──────── DATA SEGMENT
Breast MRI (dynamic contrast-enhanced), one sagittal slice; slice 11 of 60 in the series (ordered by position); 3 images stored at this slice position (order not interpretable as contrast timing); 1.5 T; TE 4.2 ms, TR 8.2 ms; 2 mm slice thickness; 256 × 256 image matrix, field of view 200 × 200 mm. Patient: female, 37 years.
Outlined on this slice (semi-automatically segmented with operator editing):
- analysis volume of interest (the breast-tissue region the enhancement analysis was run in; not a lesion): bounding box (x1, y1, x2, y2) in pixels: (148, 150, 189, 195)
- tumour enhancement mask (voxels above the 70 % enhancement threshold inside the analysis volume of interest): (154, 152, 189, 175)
────────────────
Retyping every line above exactly is all that is needed.

> **OUTPUT FOR THIS EXERCISE**:
Breast MRI (dynamic contrast-enhanced), one sagittal slice; slice 11 of 60 in the series (ordered by position); 3 images stored at this slice position (order not interpretable as contrast timing); 1.5 T; TE 4.2 ms, TR 8.2 ms; 2 mm slice thickness; 256 × 256 image matrix, field of view 200 × 200 mm. Patient: female, 37 years.
Outlined on this slice (semi-automatically segmented with operator editing):
- analysis volume of interest (the breast-tissue region the enhancement analysis was run in; not a lesion): bounding box (x1, y1, x2, y2) in pixels: (148, 150, 189, 195)
- tumour enhancement mask (voxels above the 70 % enhancement threshold inside the analysis volume of interest): (154, 152, 189, 175)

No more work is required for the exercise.